■ Provided information ■
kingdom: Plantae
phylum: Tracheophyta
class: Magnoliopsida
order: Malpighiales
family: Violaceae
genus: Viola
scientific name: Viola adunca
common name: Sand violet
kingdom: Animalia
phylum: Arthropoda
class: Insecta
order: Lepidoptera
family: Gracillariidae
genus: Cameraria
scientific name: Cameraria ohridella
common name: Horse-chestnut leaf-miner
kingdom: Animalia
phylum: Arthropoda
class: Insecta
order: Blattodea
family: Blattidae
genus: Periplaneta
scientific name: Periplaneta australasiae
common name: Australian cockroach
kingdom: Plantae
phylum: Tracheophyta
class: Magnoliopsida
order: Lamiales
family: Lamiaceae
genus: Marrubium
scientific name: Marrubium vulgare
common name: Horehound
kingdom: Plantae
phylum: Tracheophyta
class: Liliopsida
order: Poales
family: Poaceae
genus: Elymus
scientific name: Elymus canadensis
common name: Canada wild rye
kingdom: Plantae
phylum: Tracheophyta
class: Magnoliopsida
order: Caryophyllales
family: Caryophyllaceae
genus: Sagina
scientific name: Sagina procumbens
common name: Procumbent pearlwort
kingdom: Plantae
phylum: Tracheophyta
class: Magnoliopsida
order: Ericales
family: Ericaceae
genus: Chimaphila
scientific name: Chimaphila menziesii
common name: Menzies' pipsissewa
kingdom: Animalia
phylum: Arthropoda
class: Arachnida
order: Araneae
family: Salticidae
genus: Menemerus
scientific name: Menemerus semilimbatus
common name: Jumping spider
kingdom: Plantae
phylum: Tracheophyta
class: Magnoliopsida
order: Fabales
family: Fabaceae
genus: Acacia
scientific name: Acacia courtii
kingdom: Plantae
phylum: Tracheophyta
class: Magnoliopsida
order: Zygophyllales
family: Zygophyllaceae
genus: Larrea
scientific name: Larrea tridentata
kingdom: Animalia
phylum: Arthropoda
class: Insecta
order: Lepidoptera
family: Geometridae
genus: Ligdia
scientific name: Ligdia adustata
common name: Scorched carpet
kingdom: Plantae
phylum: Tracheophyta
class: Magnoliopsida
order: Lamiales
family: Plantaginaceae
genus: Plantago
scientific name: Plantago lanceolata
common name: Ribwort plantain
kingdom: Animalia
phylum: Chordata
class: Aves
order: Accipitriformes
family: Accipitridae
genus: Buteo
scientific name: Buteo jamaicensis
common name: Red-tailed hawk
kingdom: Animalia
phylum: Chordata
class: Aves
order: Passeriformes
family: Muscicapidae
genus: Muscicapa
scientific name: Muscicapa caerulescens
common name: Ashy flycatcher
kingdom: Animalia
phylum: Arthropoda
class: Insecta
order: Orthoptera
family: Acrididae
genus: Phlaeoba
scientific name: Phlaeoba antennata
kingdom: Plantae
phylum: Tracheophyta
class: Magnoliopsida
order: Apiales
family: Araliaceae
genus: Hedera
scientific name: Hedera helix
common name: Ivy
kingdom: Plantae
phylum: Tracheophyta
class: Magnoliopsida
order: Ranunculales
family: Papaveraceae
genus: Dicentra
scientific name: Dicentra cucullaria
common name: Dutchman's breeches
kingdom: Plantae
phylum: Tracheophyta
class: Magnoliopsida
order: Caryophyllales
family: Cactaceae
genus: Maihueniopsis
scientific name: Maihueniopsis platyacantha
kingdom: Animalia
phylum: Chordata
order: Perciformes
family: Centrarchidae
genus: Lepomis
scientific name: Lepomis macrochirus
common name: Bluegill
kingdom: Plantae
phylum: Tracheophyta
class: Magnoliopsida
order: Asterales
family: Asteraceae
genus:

■ Description of the task ■
Please recast every line from all the items above as a Markdown table with two columns, Row for the row number and Line for the line itself. Skip any blank lines.

■ Response for this exercise ■
| Row | Line |
|---|---|
| 1 | kingdom: Plantae |
| 2 | phylum: Tracheophyta |
| 3 | class: Magnoliopsida |
| 4 | order: Malpighiales |
| 5 | family: Violaceae |
| 6 | genus: Viola |
| 7 | scientific name: Viola adunca |
| 8 | common name: Sand violet |
| 9 | kingdom: Animalia |
| 10 | phylum: Arthropoda |
| 11 | class: Insecta |
| 12 | order: Lepidoptera |
| 13 | family: Gracillariidae |
| 14 | genus: Cameraria |
| 15 | scientific name: Cameraria ohridella |
| 16 | common name: Horse-chestnut leaf-miner |
| 17 | kingdom: Animalia |
| 18 | phylum: Arthropoda |
| 19 | class: Insecta |
| 20 | order: Blattodea |
| 21 | family: Blattidae |
| 22 | genus: Periplaneta |
| 23 | scientific name: Periplaneta australasiae |
| 24 | common name: Australian cockroach |
| 25 | kingdom: Plantae |
| 26 | phylum: Tracheophyta |
| 27 | class: Magnoliopsida |
| 28 | order: Lamiales |
| 29 | family: Lamiaceae |
| 30 | genus: Marrubium |
| 31 | scientific name: Marrubium vulgare |
| 32 | common name: Horehound |
| 33 | kingdom: Plantae |
| 34 | phylum: Tracheophyta |
| 35 | class: Liliopsida |
| 36 | order: Poales |
| 37 | family: Poaceae |
| 38 | genus: Elymus |
| 39 | scientific name: Elymus canadensis |
| 40 | common name: Canada wild rye |
| 41 | kingdom: Plantae |
| 42 | phylum: Tracheophyta |
| 43 | class: Magnoliopsida |
| 44 | order: Caryophyllales |
| 45 | family: Caryophyllaceae |
| 46 | genus: Sagina |
| 47 | scientific name: Sagina procumbens |
| 48 | common name: Procumbent pearlwort |
| 49 | kingdom: Plantae |
| 50 | phylum: Tracheophyta |
| 51 | class: Magnoliopsida |
| 52 | order: Ericales |
| 53 | family: Ericaceae |
| 54 | genus: Chimaphila |
| 55 | scientific name: Chimaphila menziesii |
| 56 | common name: Menzies' pipsissewa |
| 57 | kingdom: Animalia |
| 58 | phylum: Arthropoda |
| 59 | class: Arachnida |
| 60 | order: Araneae |
| 61 | family: Salticidae |
| 62 | genus: Menemerus |
| 63 | scientific name: Menemerus semilimbatus |
| 64 | common name: Jumping spider |
| 65 | kingdom: Plantae |
| 66 | phylum: Tracheophyta |
| 67 | class: Magnoliopsida |
| 68 | order: Fabales |
| 69 | family: Fabaceae |
| 70 | genus: Acacia |
| 71 | scientific name: Acacia courtii |
| 72 | kingdom: Plantae |
| 73 | phylum: Tracheophyta |
| 74 | class: Magnoliopsida |
| 75 | order: Zygophyllales |
| 76 | family: Zygophyllaceae |
| 77 | genus: Larrea |
| 78 | scientific name: Larrea tridentata |
| 79 | kingdom: Animalia |
| 80 | phylum: Arthropoda |
| 81 | class: Insecta |
| 82 | order: Lepidoptera |
| 83 | family: Geometridae |
| 84 | genus: Ligdia |
| 85 | scientific name: Ligdia adustata |
| 86 | common name: Scorched carpet |
| 87 | kingdom: Plantae |
| 88 | phylum: Tracheophyta |
| 89 | class: Magnoliopsida |
| 90 | order: Lamiales |
| 91 | family: Plantaginaceae |
| 92 | genus: Plantago |
| 93 | scientific name: Plantago lanceolata |
| 94 | common name: Ribwort plantain |
| 95 | kingdom: Animalia |
| 96 | phylum: Chordata |
| 97 | class: Aves |
| 98 | order: Accipitriformes |
| 99 | family: Accipitridae |
| 100 | genus: Buteo |
| 101 | scientific name: Buteo jamaicensis |
| 102 | common name: Red-tailed hawk |
| 103 | kingdom: Animalia |
| 104 | phylum: Chordata |
| 105 | class: Aves |
| 106 | order: Passeriformes |
| 107 | family: Muscicapidae |
| 108 | genus: Muscicapa |
| 109 | scientific name: Muscicapa caerulescens |
| 110 | common name: Ashy flycatcher |
| 111 | kingdom: Animalia |
| 112 | phylum: Arthropoda |
| 113 | class: Insecta |
| 114 | order: Orthoptera |
| 115 | family: Acrididae |
| 116 | genus: Phlaeoba |
| 117 | scientific name: Phlaeoba antennata |
| 118 | kingdom: Plantae |
| 119 | phylum: Tracheophyta |
| 120 | class: Magnoliopsida |
| 121 | order: Apiales |
| 122 | family: Araliaceae |
| 123 | genus: Hedera |
| 124 | scientific name: Hedera helix |
| 125 | common name: Ivy |
| 126 | kingdom: Plantae |
| 127 | phylum: Tracheophyta |
| 128 | class: Magnoliopsida |
| 129 | order: Ranunculales |
| 130 | family: Papaveraceae |
| 131 | genus: Dicentra |
| 132 | scientific name: Dicentra cucullaria |
| 133 | common name: Dutchman's breeches |
| 134 | kingdom: Plantae |
| 135 | phylum: Tracheophyta |
| 136 | class: Magnoliopsida |
| 137 | order: Caryophyllales |
| 138 | family: Cactaceae |
| 139 | genus: Maihueniopsis |
| 140 | scientific name: Maihueniopsis platyacantha |
| 141 | kingdom: Animalia |
| 142 | phylum: Chordata |
| 143 | order: Perciformes |
| 144 | family: Centrarchidae |
| 145 | genus: Lepomis |
| 146 | scientific name: Lepomis macrochirus |
| 147 | common name: Bluegill |
| 148 | kingdom: Plantae |
| 149 | phylum: Tracheophyta |
| 150 | class: Magnoliopsida |
| 151 | order: Asterales |
| 152 | family: Asteraceae |
| 153 | genus: |